## DATASET EXTRACT
▬▬▬▬▬▬
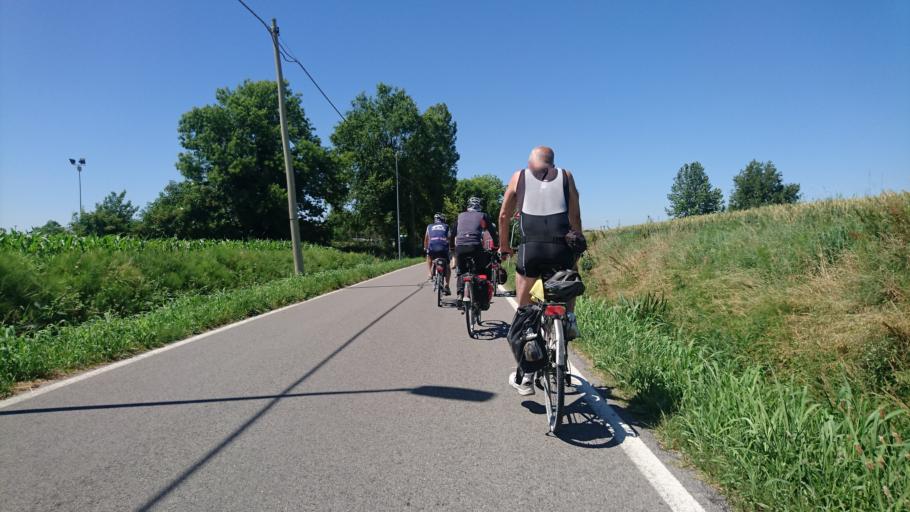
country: IT
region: Veneto
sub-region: Provincia di Padova
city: Bertipaglia
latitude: 45.3080
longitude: 11.8870
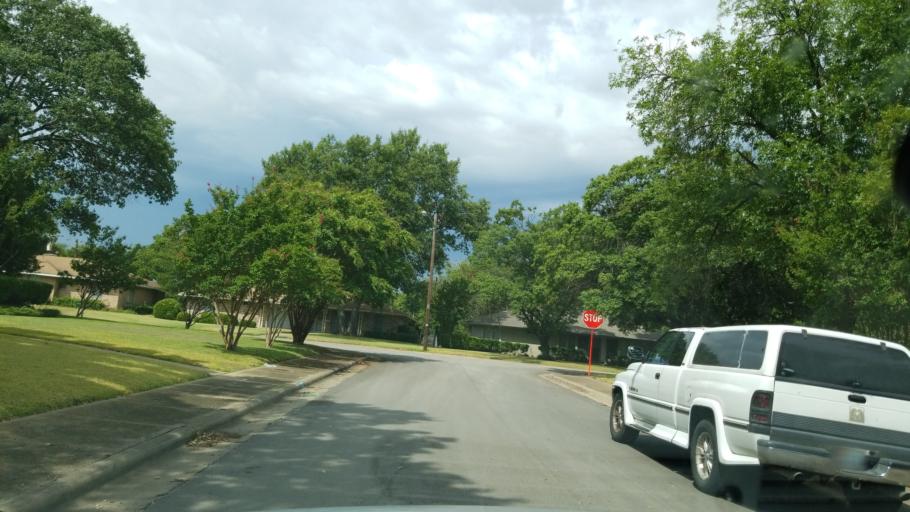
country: US
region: Texas
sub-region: Dallas County
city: Duncanville
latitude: 32.6728
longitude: -96.8546
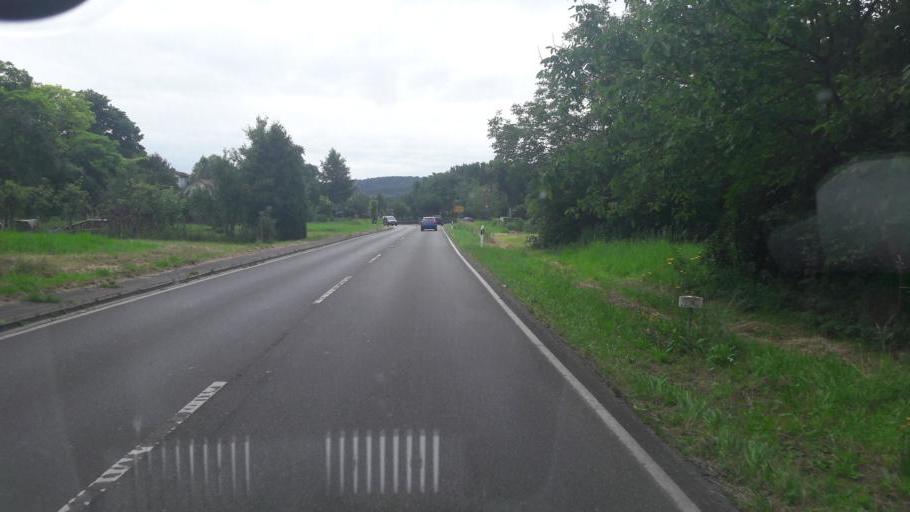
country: DE
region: Baden-Wuerttemberg
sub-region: Karlsruhe Region
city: Dielheim
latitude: 49.2904
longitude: 8.7307
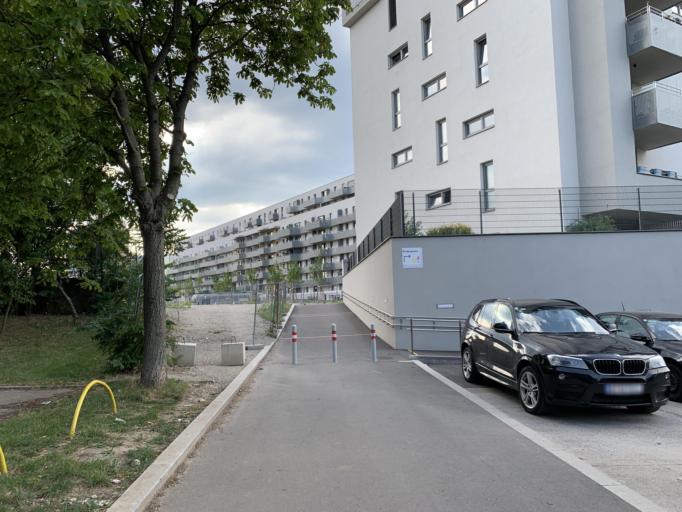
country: AT
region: Vienna
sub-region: Wien Stadt
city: Vienna
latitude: 48.1695
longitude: 16.3570
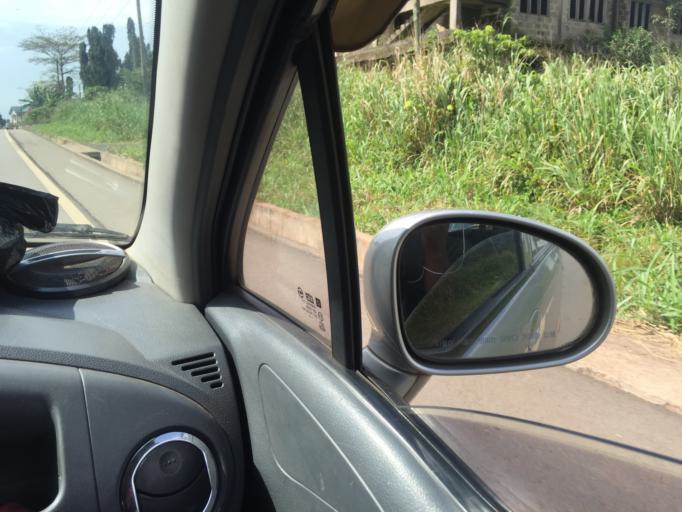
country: GH
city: Mpraeso
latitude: 6.5772
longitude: -0.7298
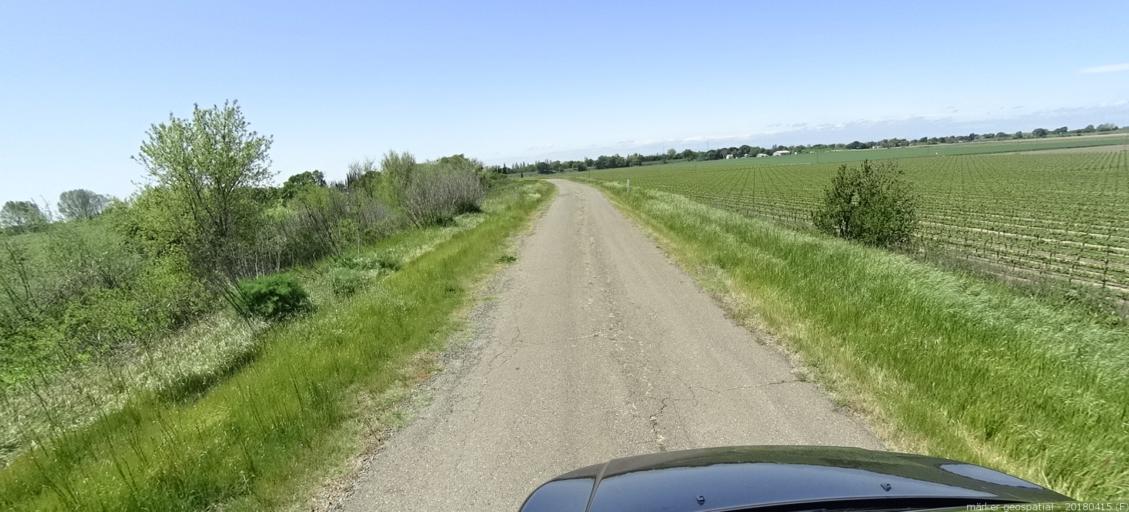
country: US
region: California
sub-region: Sacramento County
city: Walnut Grove
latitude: 38.2625
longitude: -121.5905
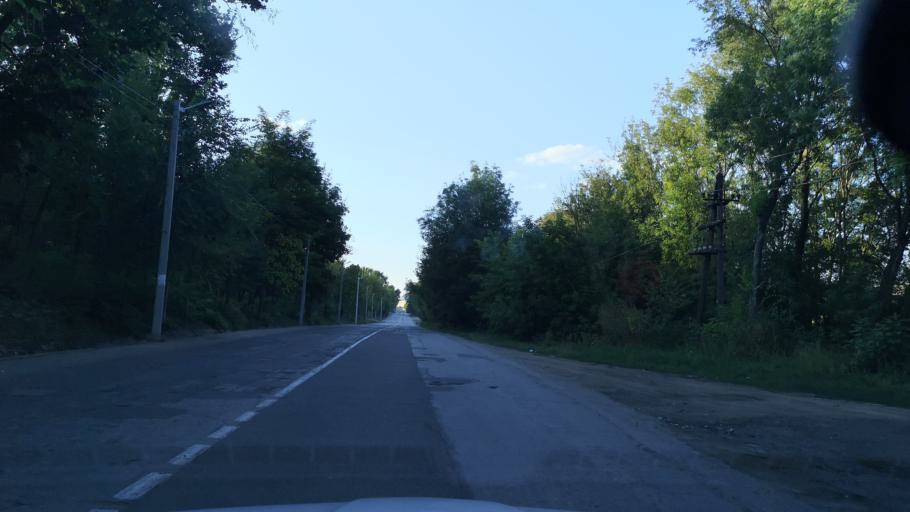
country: MD
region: Orhei
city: Orhei
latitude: 47.3951
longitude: 28.8214
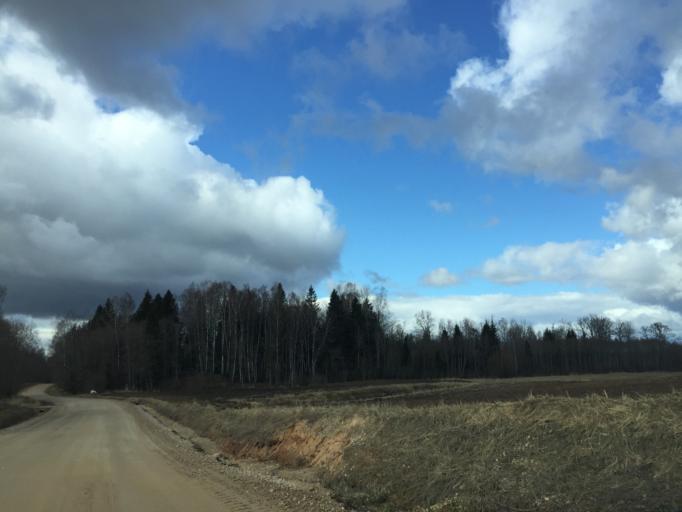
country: LV
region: Akniste
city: Akniste
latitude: 56.1104
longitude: 25.8771
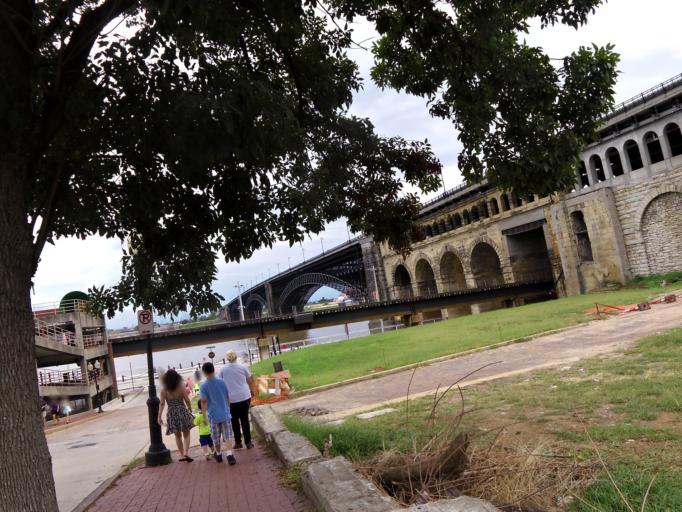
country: US
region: Missouri
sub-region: City of Saint Louis
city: St. Louis
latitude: 38.6298
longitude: -90.1830
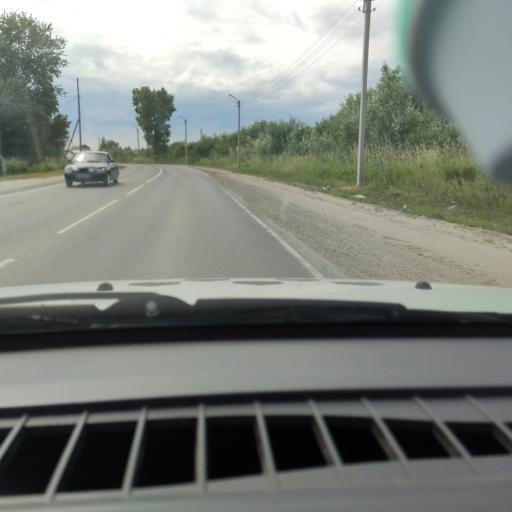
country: RU
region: Perm
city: Solikamsk
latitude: 59.6759
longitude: 56.7717
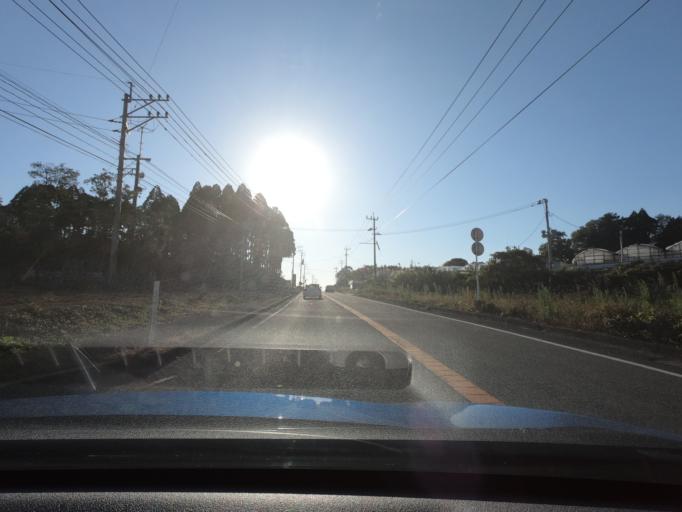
▬▬▬▬▬▬
Rewrite all the data above, putting "lat" in place of every "latitude" and keeping everything else unchanged. Leave the pictures out of your answer.

## RESPONSE
country: IT
region: Veneto
sub-region: Provincia di Padova
city: Bertipaglia
lat: 45.3080
longitude: 11.8870
country: US
region: Texas
sub-region: Dallas County
city: Duncanville
lat: 32.6728
longitude: -96.8546
country: DE
region: Baden-Wuerttemberg
sub-region: Karlsruhe Region
city: Dielheim
lat: 49.2904
longitude: 8.7307
country: AT
region: Vienna
sub-region: Wien Stadt
city: Vienna
lat: 48.1695
longitude: 16.3570
country: GH
city: Mpraeso
lat: 6.5772
longitude: -0.7298
country: US
region: California
sub-region: Sacramento County
city: Walnut Grove
lat: 38.2625
longitude: -121.5905
country: MD
region: Orhei
city: Orhei
lat: 47.3951
longitude: 28.8214
country: LV
region: Akniste
city: Akniste
lat: 56.1104
longitude: 25.8771
country: US
region: Missouri
sub-region: City of Saint Louis
city: St. Louis
lat: 38.6298
longitude: -90.1830
country: RU
region: Perm
city: Solikamsk
lat: 59.6759
longitude: 56.7717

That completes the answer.